Report every line in the rows that contains the word "система". Case counts.

(EXERCISE INPUT begins)

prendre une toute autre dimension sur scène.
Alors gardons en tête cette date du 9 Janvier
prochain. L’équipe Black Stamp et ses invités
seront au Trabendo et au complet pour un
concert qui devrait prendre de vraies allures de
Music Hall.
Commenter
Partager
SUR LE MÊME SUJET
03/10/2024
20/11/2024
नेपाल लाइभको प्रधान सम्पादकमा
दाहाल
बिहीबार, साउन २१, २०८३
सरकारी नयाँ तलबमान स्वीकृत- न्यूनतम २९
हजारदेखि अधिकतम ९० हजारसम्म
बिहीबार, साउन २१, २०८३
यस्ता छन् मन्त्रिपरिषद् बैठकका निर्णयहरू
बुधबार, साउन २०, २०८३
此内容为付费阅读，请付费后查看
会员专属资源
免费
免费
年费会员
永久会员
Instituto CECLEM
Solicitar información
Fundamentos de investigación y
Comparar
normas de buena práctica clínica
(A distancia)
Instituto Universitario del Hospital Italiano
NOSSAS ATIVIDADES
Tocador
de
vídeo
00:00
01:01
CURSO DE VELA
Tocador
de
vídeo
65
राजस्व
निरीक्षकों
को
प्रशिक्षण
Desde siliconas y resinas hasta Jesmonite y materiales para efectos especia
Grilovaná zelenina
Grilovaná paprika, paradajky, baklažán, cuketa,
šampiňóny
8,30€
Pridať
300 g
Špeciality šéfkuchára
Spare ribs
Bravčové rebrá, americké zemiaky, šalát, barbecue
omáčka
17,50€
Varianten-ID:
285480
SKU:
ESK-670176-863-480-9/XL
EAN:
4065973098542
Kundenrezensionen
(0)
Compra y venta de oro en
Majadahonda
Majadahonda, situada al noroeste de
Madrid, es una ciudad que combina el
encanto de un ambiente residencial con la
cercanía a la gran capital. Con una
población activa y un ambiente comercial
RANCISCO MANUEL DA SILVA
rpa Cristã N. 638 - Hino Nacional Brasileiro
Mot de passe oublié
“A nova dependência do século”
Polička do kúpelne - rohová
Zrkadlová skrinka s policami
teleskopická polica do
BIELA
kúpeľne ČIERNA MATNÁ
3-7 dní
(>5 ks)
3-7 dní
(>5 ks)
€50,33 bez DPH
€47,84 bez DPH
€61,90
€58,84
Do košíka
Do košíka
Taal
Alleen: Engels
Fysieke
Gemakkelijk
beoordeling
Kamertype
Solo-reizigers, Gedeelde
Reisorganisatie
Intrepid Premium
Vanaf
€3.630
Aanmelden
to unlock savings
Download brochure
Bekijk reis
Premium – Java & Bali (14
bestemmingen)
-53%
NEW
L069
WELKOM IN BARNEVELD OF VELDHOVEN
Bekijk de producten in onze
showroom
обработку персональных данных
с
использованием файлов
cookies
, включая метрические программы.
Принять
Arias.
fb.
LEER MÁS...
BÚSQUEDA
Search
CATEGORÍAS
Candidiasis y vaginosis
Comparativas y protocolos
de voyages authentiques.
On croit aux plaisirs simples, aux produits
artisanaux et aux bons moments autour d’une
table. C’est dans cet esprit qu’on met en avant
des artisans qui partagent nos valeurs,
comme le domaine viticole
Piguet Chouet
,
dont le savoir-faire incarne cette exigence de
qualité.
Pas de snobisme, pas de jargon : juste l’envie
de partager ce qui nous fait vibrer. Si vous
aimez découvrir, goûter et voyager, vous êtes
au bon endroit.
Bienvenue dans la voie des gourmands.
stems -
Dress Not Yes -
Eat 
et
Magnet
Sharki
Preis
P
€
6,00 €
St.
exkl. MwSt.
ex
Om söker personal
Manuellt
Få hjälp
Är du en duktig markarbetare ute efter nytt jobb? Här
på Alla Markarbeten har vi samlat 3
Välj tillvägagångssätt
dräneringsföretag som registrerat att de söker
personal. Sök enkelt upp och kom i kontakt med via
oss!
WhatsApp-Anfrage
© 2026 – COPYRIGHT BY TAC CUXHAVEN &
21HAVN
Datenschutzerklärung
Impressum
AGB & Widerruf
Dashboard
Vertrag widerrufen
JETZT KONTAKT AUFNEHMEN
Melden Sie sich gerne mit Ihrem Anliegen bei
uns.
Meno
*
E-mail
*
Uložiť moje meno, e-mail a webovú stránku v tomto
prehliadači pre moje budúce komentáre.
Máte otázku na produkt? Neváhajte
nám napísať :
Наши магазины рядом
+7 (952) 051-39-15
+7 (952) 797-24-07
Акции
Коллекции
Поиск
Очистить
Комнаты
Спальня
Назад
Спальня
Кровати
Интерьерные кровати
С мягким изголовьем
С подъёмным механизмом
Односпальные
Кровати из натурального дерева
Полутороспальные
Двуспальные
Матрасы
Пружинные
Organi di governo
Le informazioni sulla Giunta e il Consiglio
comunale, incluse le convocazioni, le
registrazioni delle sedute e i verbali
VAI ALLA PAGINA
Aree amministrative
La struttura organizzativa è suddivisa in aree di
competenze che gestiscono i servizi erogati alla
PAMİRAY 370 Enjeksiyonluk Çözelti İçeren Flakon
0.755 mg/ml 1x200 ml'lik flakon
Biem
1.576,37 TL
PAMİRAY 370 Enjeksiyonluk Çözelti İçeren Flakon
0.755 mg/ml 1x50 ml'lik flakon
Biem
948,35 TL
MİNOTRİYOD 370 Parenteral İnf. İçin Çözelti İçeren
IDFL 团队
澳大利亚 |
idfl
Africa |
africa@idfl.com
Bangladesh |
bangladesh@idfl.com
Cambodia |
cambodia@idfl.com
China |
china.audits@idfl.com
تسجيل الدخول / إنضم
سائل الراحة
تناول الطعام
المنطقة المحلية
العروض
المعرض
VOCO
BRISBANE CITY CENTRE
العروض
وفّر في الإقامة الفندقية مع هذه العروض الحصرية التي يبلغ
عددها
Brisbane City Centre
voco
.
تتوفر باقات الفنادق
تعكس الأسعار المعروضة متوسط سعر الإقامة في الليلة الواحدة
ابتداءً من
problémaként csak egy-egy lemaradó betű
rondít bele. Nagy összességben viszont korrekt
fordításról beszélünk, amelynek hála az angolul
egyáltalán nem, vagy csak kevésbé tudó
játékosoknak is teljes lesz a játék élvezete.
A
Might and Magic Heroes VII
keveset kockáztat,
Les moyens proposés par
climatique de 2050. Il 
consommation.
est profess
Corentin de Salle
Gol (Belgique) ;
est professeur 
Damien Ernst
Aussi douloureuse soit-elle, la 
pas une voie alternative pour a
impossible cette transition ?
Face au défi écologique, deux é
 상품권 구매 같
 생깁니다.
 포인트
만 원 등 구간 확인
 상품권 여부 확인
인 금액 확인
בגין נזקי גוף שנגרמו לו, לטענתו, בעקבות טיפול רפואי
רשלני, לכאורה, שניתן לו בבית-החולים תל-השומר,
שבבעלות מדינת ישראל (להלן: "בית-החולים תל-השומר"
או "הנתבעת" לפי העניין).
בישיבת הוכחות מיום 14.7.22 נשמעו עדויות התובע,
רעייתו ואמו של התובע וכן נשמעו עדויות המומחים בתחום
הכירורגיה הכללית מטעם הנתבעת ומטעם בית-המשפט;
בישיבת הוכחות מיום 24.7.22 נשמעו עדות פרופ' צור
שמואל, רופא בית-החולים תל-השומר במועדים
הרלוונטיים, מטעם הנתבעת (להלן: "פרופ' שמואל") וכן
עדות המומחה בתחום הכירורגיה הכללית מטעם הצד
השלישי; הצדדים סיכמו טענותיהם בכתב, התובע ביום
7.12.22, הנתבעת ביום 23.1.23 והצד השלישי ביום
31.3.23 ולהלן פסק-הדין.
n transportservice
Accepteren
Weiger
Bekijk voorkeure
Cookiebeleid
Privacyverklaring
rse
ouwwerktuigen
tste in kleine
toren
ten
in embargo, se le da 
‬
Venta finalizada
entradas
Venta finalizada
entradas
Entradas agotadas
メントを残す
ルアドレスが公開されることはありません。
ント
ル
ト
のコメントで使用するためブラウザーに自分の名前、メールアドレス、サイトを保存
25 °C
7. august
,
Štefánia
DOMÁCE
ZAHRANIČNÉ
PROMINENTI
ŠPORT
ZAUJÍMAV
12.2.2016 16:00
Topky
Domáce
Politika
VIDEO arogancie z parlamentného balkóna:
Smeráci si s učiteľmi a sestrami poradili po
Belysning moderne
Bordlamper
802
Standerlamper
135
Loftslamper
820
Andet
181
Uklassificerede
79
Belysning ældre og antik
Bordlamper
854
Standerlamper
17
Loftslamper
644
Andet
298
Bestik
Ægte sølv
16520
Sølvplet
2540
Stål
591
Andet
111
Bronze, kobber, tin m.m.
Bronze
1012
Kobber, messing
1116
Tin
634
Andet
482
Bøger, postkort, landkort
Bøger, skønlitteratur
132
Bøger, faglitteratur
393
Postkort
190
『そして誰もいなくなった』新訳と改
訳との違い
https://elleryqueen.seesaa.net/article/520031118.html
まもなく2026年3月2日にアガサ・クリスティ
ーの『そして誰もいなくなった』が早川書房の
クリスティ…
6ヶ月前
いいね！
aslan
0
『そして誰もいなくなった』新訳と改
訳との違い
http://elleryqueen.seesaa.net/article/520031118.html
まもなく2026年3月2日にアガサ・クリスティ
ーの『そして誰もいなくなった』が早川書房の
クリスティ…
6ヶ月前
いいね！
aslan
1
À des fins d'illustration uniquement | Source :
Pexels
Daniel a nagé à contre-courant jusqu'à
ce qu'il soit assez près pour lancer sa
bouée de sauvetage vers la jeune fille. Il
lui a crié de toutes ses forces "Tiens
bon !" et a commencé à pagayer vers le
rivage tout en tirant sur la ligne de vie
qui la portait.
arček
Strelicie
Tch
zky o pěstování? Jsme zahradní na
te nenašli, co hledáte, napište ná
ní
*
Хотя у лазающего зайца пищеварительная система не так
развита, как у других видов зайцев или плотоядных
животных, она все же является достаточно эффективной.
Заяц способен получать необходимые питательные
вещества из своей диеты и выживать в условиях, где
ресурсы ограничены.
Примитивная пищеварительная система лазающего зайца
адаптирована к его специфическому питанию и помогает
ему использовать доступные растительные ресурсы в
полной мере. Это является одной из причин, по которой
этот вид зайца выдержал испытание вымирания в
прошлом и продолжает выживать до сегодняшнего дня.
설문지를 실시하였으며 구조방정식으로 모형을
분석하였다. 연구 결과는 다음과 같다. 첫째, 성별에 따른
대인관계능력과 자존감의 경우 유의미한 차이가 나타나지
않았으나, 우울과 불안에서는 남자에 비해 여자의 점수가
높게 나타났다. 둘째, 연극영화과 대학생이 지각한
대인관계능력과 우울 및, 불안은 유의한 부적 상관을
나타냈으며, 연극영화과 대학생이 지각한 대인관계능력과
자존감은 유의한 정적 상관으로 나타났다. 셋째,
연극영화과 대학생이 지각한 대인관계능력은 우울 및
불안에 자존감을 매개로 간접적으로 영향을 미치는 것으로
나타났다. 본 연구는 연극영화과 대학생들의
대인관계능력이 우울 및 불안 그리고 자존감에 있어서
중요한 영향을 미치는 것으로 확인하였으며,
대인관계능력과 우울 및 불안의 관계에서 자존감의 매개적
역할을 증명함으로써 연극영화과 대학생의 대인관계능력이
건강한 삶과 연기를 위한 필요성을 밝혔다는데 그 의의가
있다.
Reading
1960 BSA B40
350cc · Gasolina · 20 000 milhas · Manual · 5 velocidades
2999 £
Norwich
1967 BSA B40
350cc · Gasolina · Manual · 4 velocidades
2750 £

(EXERCISE INPUT ends)

→ **COMPLETED TASK**
Хотя у лазающего зайца пищеварительная система не так
Примитивная пищеварительная система лазающего зайца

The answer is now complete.